Donald M. Payne
1934 — 2012 · New Jersey-born politician; the first African American elected to the United States Congress from New Jersey, in November 1988; chair of the Foreign Affairs Subcommittee on Africa from 2007 to 2010
Donald Milford Payne was born on the sixteenth of July 1934 at Newark, New Jersey, the son of William Payne Sr. — a Black warehouse worker of the Newark Pennsylvania Railroad yards — and Norma Garrett Payne, a domestic. He was raised in the segregated Black-Newark Central Ward of the inter-war period.
He was placed at the Newark Barringer High School and at the Seton Hall University at South Orange, New Jersey, completing the bachelor’s in social studies at Seton Hall in 1957 — among the first Black graduates of the institution.
He served the United States Army Reserve from 1958 to 1964 and worked across the closing years of the 1950s and the 1960s as a teacher of social studies at the Newark public schools — predominantly at the Newark Roseville Avenue School and the Newark Central High School.
He was named in 1964 the principal of the Newark Hovey Avenue School and from 1973 the principal sales-and-marketing executive of the Prudential Insurance Company of America at Newark.
He was elected on the third of November 1972 to the Essex County Board of Chosen Freeholders — the principal Black-Essex-County elected official of the post-Newark-uprising period.
He was elected in 1970 the principal Black-American president of the National Council of the Young Men’s Christian Association of the United States — the first African American to chair the principal post-war American Christian-and-youth-services organisation. He held the YMCA presidency for two years.
He was named in 1973 the principal Black-American World Council of YMCAs at Geneva — the first African American to chair the international body of the YMCA. He held the World YMCA chairmanship from 1973 to 1977 — during which he developed the principal international Black-and-African outreach programmes of the World YMCA of the period.
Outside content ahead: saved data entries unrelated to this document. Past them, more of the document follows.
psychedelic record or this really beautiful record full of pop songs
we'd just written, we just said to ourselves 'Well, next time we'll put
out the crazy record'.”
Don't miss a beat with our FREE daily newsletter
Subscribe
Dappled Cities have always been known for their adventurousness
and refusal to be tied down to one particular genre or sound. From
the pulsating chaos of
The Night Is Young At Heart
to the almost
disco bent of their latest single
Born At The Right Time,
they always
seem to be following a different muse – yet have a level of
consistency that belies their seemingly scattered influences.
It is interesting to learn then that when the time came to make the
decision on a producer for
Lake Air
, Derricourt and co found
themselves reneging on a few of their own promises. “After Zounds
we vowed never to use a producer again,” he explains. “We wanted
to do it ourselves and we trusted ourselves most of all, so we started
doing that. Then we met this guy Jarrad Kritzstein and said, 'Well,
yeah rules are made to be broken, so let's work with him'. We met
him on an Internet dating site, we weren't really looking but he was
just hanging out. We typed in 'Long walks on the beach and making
He was elected on the eighth of November 1988 to the United States House of Representatives from the Tenth District of New Jersey at Newark — the first African American elected to the United States Congress from the state of New Jersey. He served the United States Congress from January 1989 to March 2012 — twelve consecutive terms — predominantly as a member of the Education and the Workforce Committee and the Foreign Affairs Committee.
He was elected on the third of January 1995 the chair of the Congressional Black Caucus — the principal Black-Congressional organisational body of the period — and held the chairmanship for one term through January 1997.
He was the principal Congressional Black Caucus voice on African affairs from 1989 onward and the principal Congressional sponsor of the principal African-aid-and-trade legislation of the period — the Sudan Peace Act of 2002, the Liberian Refugee Immigration Fairness Act of 2007, and the Comprehensive Anti-Apartheid Act of 1986 follow-on legislation.
He was named on the third of January 2007 the chair of the Foreign Affairs Subcommittee on Africa and Global Health — the principal Congressional body on the post-cold-war African-affairs of the period. He held the Subcommittee chairmanship from 2007 to 2010 — during which he conducted the principal field-inspection missions to the Darfur (2008), Somalia (2009), and the Democratic Republic of the Congo (2010).
He survived an attempted assassination at Mogadishu, Somalia on the eleventh of April 2009 — when his AU-AMISOM motorcade was struck by a roadside improvised explosive device and a sniper attack. He was uninjured.
He died at Manhattan on the sixth of March 2012 of complications of colon cancer, at seventy-seven.
He is honored here as the principal Black-American voice on post-cold-war Africa.
Curated with honor.
⚙ Permanence proof
This entry is pinned to the InterPlanetary File System (IPFS) by our own node so that a copy survives independent of any single web host. Anyone with the content identifier below can fetch a verifiable snapshot from any public IPFS gateway — now and decades from now.
To verify independently, paste the CID into any public IPFS gateway (dweb.link, ipfs.io, cf-ipfs.com) — or run your own IPFS node and request the CID directly.
Placed in the archive by the Honored Ancestors editorial team.